The Reading Room is a kind of architectural installation that enables visitors – it would certainly not be enough to call them viewers – to approach the work of the HildundK practice both concretely and abstractly. Concretely, in that visitors have to involve themselves in a space that is deliberately designed to present essential creative elements of the architects’ work, brought into focus in an economical and reductive form. Abstractly, in that the architects present only textual interpretation by outsiders as a means of approaching their work.
Visitors can get closer to HildundK’s architecture in the Reading Room by reading – though we should not attempt to conceal the fact that the texts themselves contain quite traditional references to architecture like pictures, illustrations etc. The production of books is controlled only to the extent that the act of going to press itself was a creative activity that the architecture practice undertook, whereas the texts as such assimilate existing buildings by the HildundK practice by commenting on them, or providing a reflective accompaniment to them, from a whole range of points of view (architectural criticism, art history, cultural history, philosophy etc.). The texts show that architecture has to create a form and prove its worth in terms of interpretative appraisal as well, beyond its concrete location. And they also show that architecture can demand a mental presence beyond its physical presence, and the proof of this is precisely not in the conventional presentation of objects that represent the buildings themselves.

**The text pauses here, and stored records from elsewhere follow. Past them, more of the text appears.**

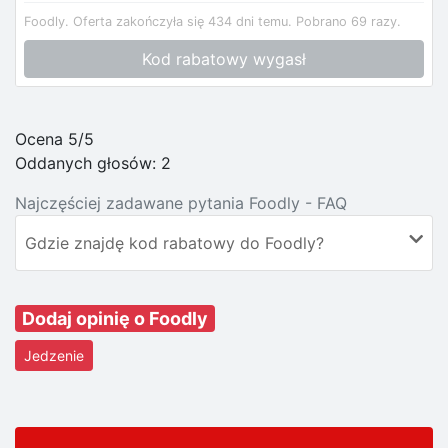
Foodly.
Oferta zakończyła się 434 dni temu.
Pobrano 69 razy.
Kod rabatowy wygasł
Ocena 5/5
Oddanych głosów:
2
Najczęściej zadawane pytania Foodly - FAQ
Gdzie znajdę kod rabatowy do Foodly?
Dodaj opinię o Foodly
Jedzenie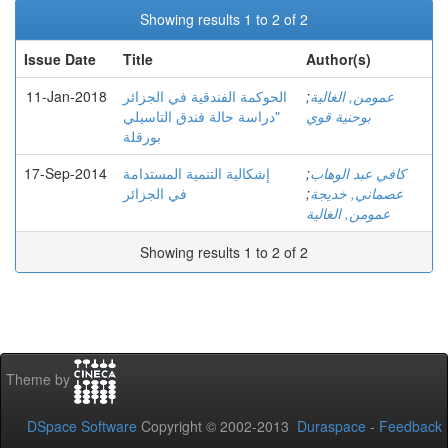
Showing results 1 to 2 of 2
Issue Date
Title
Author(s)
11-Jan-2018
الحوكمة الفندقية في الجزائر
;
عمومن, الغالية
بوحنية قوي
"دراسة حالة فندق التاسيلي
بورقلة
17-Sep-2014
إشكالية التنمية المستدامة
;
كافي عبد الوهاب
في الجزائر
;
عصماني, خديجة
عمومن, الغالية
Showing results 1 to 2 of 2
Theme by
DSpace Software
Copyright © 2002-2013
Duraspace
-
Feedback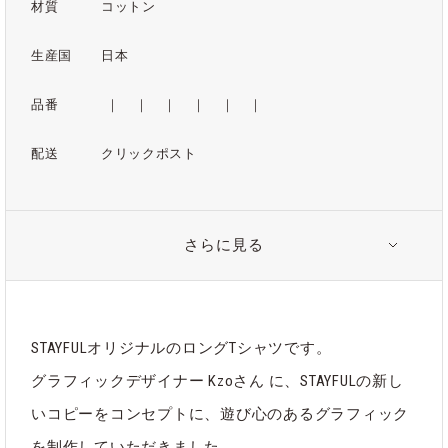
材質
コットン
生産国
日本
品番
｜
｜
｜
｜
｜
｜
配送
クリックポスト
さらに見る
関連タグ
#STAYFUL Tシャツ
#オリジナル
STAYFULオリジナルのロングTシャツです。
#グラフィカル
グラフィックデザイナー Kzoさん に、STAYFULの新し
いコピーをコンセプトに、遊び心のあるグラフィック
を制作していただきました。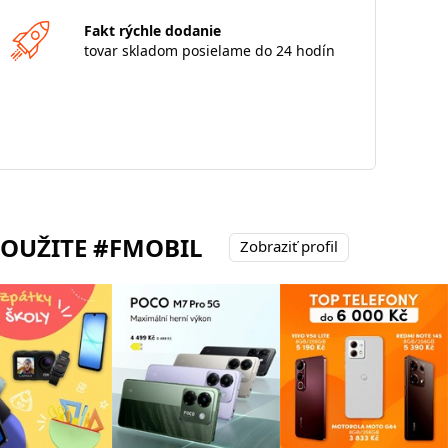
Fakt rýchle dodanie
tovar skladom posielame do 24 hodín
POUŽITE #FMOBIL
Zobraziť profil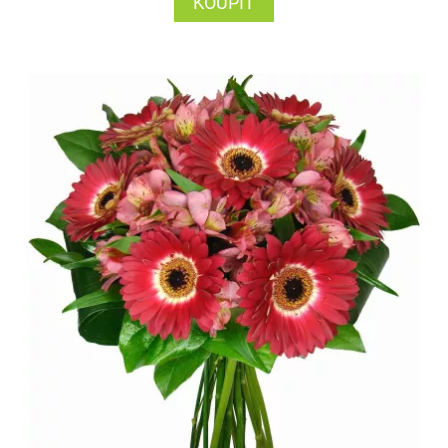
KOUPIT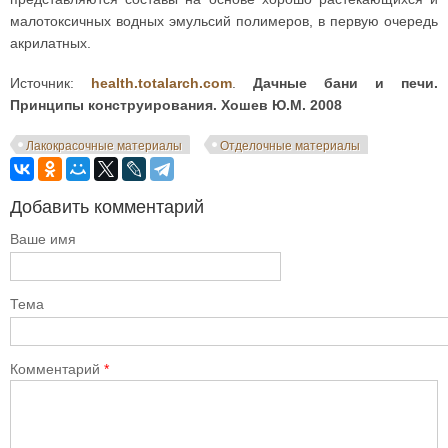
малотоксичных водных эмульсий полимеров, в первую очередь
акрилатных.
Источник:
health.totalarch.com
.
Дачные бани и печи.
Принципы конструирования. Хошев Ю.М. 2008
Лакокрасочные материалы
Отделочные материалы
Добавить комментарий
Ваше имя
Тема
Комментарий
*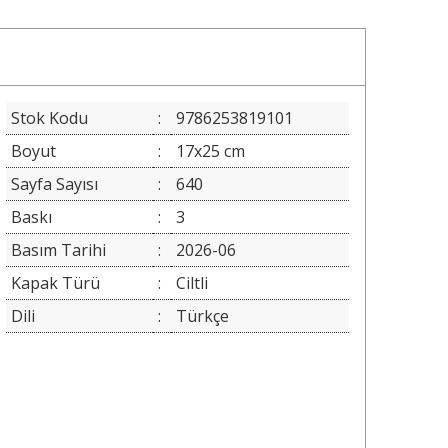
Stok Kodu
:
9786253819101
Boyut
:
17x25 cm
Sayfa Sayısı
:
640
Baskı
:
3
Basım Tarihi
:
2026-06
Kapak Türü
:
Ciltli
Dili
:
Türkçe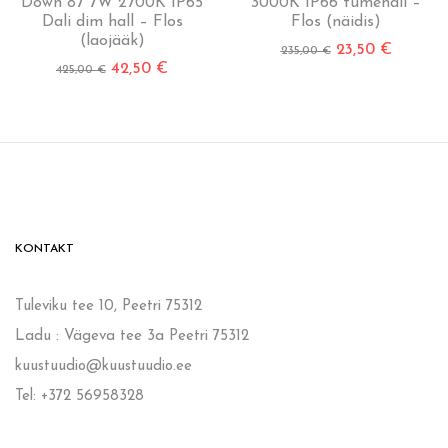
Down 87 7W 2700K IP65
3000K IP66 tumehall –
Dali dim hall – Flos
Flos (näidis)
(laojääk)
23,50
€
235,00
€
42,50
€
425,00
€
KONTAKT
Tuleviku tee 10, Peetri 75312
Ladu : Vägeva tee 3a Peetri 75312
kuustuudio@kuustuudio.ee
Tel: +372 56958328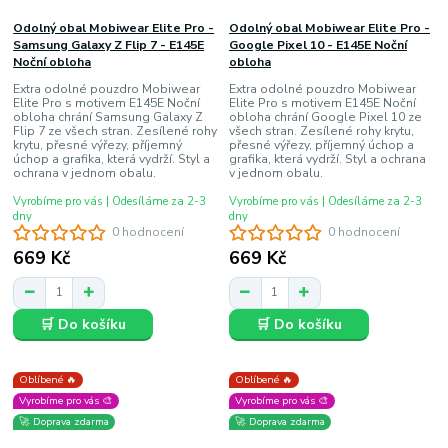
Odolný obal Mobiwear Elite Pro -
Odolný obal Mobiwear Elite Pro -
Samsung Galaxy Z Flip 7 - E145E
Google Pixel 10 - E145E Noční
Noční obloha
obloha
Extra odolné pouzdro Mobiwear
Extra odolné pouzdro Mobiwear
Elite Pro s motivem E145E Noční
Elite Pro s motivem E145E Noční
obloha chrání Samsung Galaxy Z
obloha chrání Google Pixel 10 ze
Flip 7 ze všech stran. Zesílené rohy
všech stran. Zesílené rohy krytu,
krytu, přesné výřezy, příjemný
přesné výřezy, příjemný úchop a
úchop a grafika, která vydrží. Styl a
grafika, která vydrží. Styl a ochrana
ochrana v jednom obalu.
v jednom obalu.
Vyrobíme pro vás | Odesíláme za 2-3
Vyrobíme pro vás | Odesíláme za 2-3
dny
dny
0 hodnocení
0 hodnocení
669 Kč
669 Kč
🛒 Do košíku
🛒 Do košíku
Oblíbené 🔥
Oblíbené 🔥
Vyrobíme pro vás 🎨
Vyrobíme pro vás 🎨
🚀 Doprava zdarma
🚀 Doprava zdarma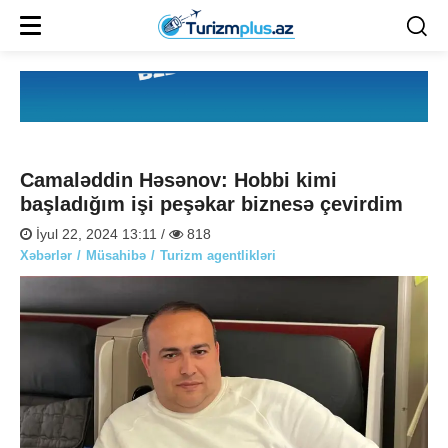
Camaləddin Həsənov: Hobbi kimi
başladığım işi peşəkar biznesə çevirdim
İyul 22, 2024 13:11 /
818
Xəbərlər
Müsahibə
Turizm agentlikləri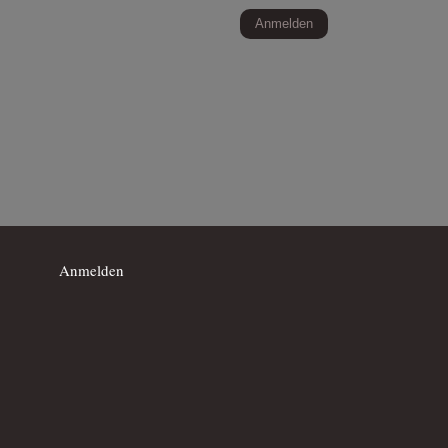
Anmelden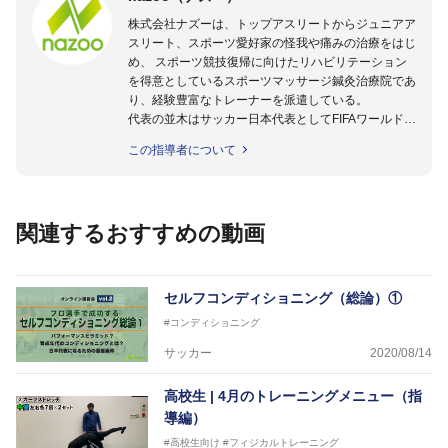
株式会社ナズーは、トップアスリートからジュニアア
スリート、スポーツ愛好家の怪我や痛みの治療をはじ
め、 スポーツ競技復帰に向けたリハビリテーション
を得意としているスポーツマッサージ鍼灸治療院であ
り、経験豊富なトレーナーを派遣している。
代表の並木はサッカー日本代表としてFIFAワールドカ
ップフランス大会、日韓大会、ドイツ大会に帯同。そ
この指導者について
のほかU-23日本代表のアスレティックトレーナーと
して４度のオリンピックに帯同しており、U-17ワー
ルドカップへの帯同実績もある。
また現在までにU-19サッカー日本代表、Jリーグ、各
関連するおすすめの動画
世代のサッカーを中心に、WJBL、社会人ラグビー、
ソフトボール、モトクロス、卓球、陸上、アーティス
トなど様々な競技や分野にアスレティックトレーナー
を派遣している。
セルフコンディショニング（総論）①
さらには講演会やセミナー、専門学校などの教育機関
#コンディショニング
に講師を派遣するなど後進育成にも力を入れている。
「一人一人の健康な人生をサポートする」を企業理念
サッカー
2020/08/14
として掲げ、世の中の人々の『健康』をあらゆる方向
からサポートし、一人一人の「楽しく、豊かに、生き
高校生 | 4月のトレーニングメニュー（指
生きと」生きる、そんな『健康な人生』をサポートし
導編）
ている。
#高校生向け
#フィジカルトレーニング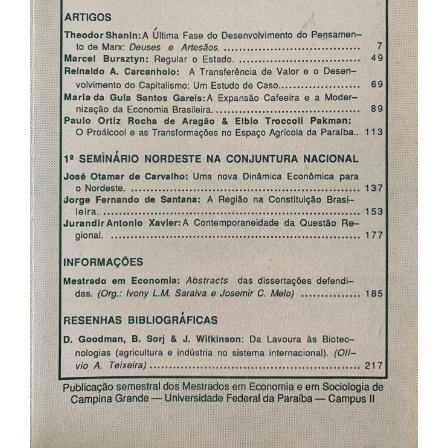
artigos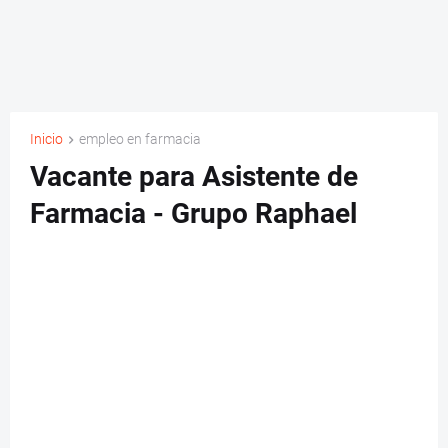
Inicio
empleo en farmacia
Vacante para Asistente de
Farmacia - Grupo Raphael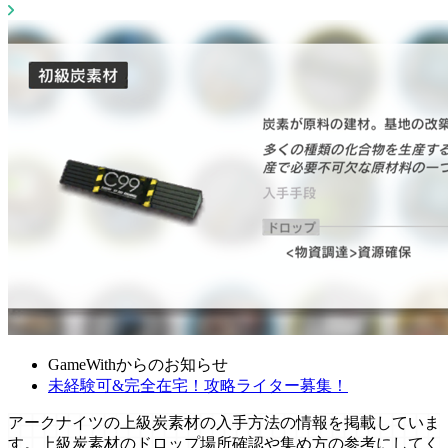
GameWithからのお知らせ
未経験可&完全在宅！攻略ライター募集！
アークナイツの上級炭素材の入手方法の情報を掲載していま
す。上級炭素材のドロップ場所確認や集め方の参考にしてく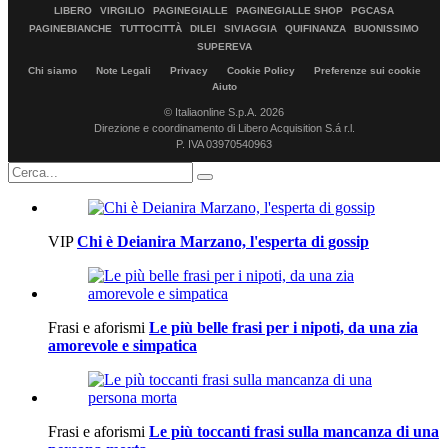
LIBERO
VIRGILIO
PAGINEGIALLE
PAGINEGIALLE SHOP
PGCASA
PAGINEBIANCHE
TUTTOCITTÀ
DILEI
SIVIAGGIA
QUIFINANZA
BUONISSIMO
SUPEREVA
Chi siamo
Note Legali
Privacy
Cookie Policy
Preferenze sui cookie
Aiuto
© Italiaonline S.p.A. 2026
Direzione e coordinamento di Libero Acquisition S.á r.l.
P. IVA 03970540963
VIP
Chi è Deianira Marzano, l'esperta di gossip
Frasi e aforismi
Le più belle frasi per i nipoti, da una zia
amorevole e simpatica
Frasi e aforismi
Le più toccanti frasi sulla mancanza di una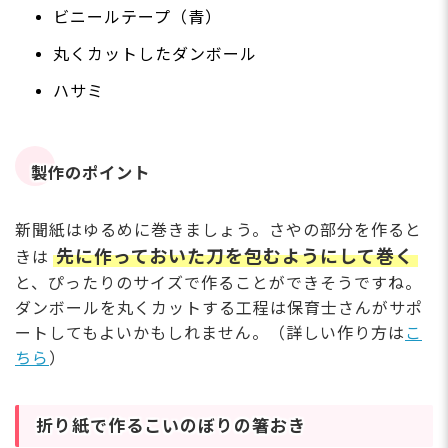
ビニールテープ（青）
丸くカットしたダンボール
ハサミ
製作のポイント
新聞紙はゆるめに巻きましょう。さやの部分を作ると
先に作っておいた刀を包むようにして巻く
きは
と、ぴったりのサイズで作ることができそうですね。
ダンボールを丸くカットする工程は保育士さんがサポ
ートしてもよいかもしれません。（詳しい作り方は
こ
ちら
）
折り紙で作るこいのぼりの箸おき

And so in the best possible case the Reading Room can momentarily “condense” the pursuit of the whole structural, creative and intellectual work of architects to an extreme extent, demanding that all the conscious and unconscious senses are brought into play. And at the same time this form of presentation facilitates a specifically architectural contribution to the difficult subject of exhibiting architecture. Thus the Reading Room, despite – or precisely because of – the apparent lack at first sight of architecture by the HildundK practice, is a genuinely architectural project that displays the basic principles of the practice on a wide variety of levels.